Palestinian-American activist

Tarek Bazrouk is a Palestinian-American activist. In 2025, he was convicted of federal hate crimes for assaulting Jewish demonstrators at multiple pro-Palestine protests in New York City in 2024 and 2025 during the Gaza war. Prosecutors stated that the attacks targeted individuals because of their Jewish or Israeli identity. Bazrouk pleaded guilty and was sentenced to 17 months in federal prison. His case attracted national attention and support from pro-Palestine activist groups.

==Background==
Tarek Bazrouk is a Palestinian-American student at the City University of New York.

==Attacks==
Bazrouk was arrested at three separate protests in Manhattan over approximately nine months. According to prosecutors, during these protests he assaulted Jewish protesters who were wearing religious attire or carrying Israeli flags.

In April 2024, Bazrouk, wearing a Hamas headband, scuffled with pro-Israel demonstrators outside the New York Stock Exchange. During his arrest and while being escorted to a police vehicle, he kicked a pro-Israel demonstrator in the stomach.

In December 2024, near Columbia University, two Jewish brothers carrying an Israeli flag started a verbal dispute with Bazrouk at a pro-Palestine protest, according to the NYPD. Bazrouk took the Israeli flag from the brothers, calling them "Nazis". When the brothers pursued him to retrieve the flag, Bazrouk struck one of them in the face. The December attack was condemned by New York Governor Kathy Hochul.

In January 2025, at another pro-Palestine protest, Bazrouk jostled with a Jewish counter-protester. After being pushed away, he responded by punching the man in the nose.

According to court filings and Bazrouk's plea, all of the victims were identifiable as Jewish, either through religious attire, symbols such as Stars of David, Israeli flags, or participation in Jewish songs. Two of the victims were students at Columbia University. According to a press release by Christopher G. Raia, the assistant director of the New York City field office of the FBI, Bazrouk's phone contained pro-Hamas propaganda and text messages in which he referred to himself as a "Jew hater". Prosecutors cited these messages as evidence of an antisemitic motive. Bazrouk told the court during his guilty plea that he carried out the attacks "to express my outrage over Israel's widespread killing and displacement of Palestinian civilians in the Gaza Strip".

== Legal proceedings ==
=== Hate crime charges and guilty plea ===
On May 7, 2025, Bazrouk was charged with three federal hate crimes. Bazrouk's prosecution came amid heightened scrutiny of pro-Palestinian demonstrations, which the Trump administration accused of antisemitism. According to Reuters, Bazrouk's case was the first time the U.S. Department of Justice brought federal hate-crime charges related to the Columbia University protests.
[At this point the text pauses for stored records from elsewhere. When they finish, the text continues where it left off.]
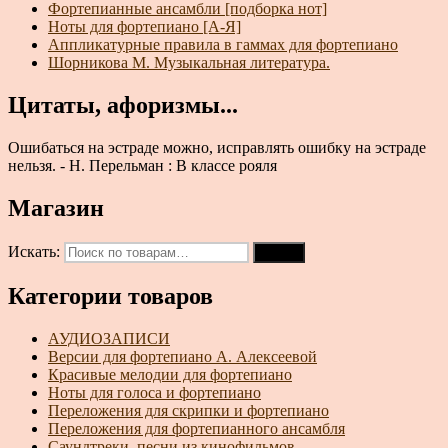
Фортепианные ансамбли [подборка нот]
Ноты для фортепиано [А-Я]
Аппликатурные правила в гаммах для фортепиано
Шорникова М. Музыкальная литература.
Цитаты, афоризмы...
Ошибаться на эстраде можно, исправлять ошибку на эстраде
нельзя. - Н. Перельман : В классе рояля
Магазин
Искать:
Поиск
Категории товаров
АУДИОЗАПИСИ
Версии для фортепиано А. Алексеевой
Красивые мелодии для фортепиано
Ноты для голоса и фортепиано
Переложения для скрипки и фортепиано
Переложения для фортепианного ансамбля
Саундтреки, песни из кинофильмов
In June he pleaded guilty to targeting victims for their Jewish or Israeli identity. As part of his plea agreement, he forfeited $750,000 in cash to authorities; the source of the funds was not disclosed.

=== Support campaigns, sentencing, and release ===
Bazrouk's case became a cause célèbre among anti-Israel activist groups in the United States. Organizations including Students for Justice in Palestine, Palestinian Youth Movement, Within Our Lifetime, Pal-Awda, and Columbia University Apartheid Divest publicly expressed support for Bazrouk. Ahead of his sentencing, these groups encouraged supporters to send letters requesting leniency or to contribute to Bazrouk's commissary. More than 11,000 people signed a letter asking Richard Berman to allow Bazrouk to complete his sentence under supervised release rather than serve additional prison time. Seth Mandel argued that pro-Palestinian groups' advocacy for Bazrouk indicated that the movement had the main organizing goal of attacking Jews' freedom of speech, expression, and association.

Before his sentencing, Bazrouk served six months at the Metropolitan Detention Center. On October 23, 2025, he was sentenced to 17 months in federal prison. According to activist groups such as CUNY for Palestine and PAL-Awda, Bazrouk was freed on June 24, 2026, after completing an early release program.

After Bazrouk's June 2026 release from federal detention, pro-Palestinian groups stated that, "Just as Tarek was liberated today, the tens of thousands of prisoners who remain steadfast in Zionist prisons will be liberated." A fundraiser for Bazrouk by the Anti-Imperialist Student Front raised over $11,000.

=== Civil litigation ===
In November 2025, the twin brothers who were assaulted by Bazrouk during a protest near Columbia University in December 2024 sued Columbia, alleging that the university failed to protect Jewish students after the October 7 attacks.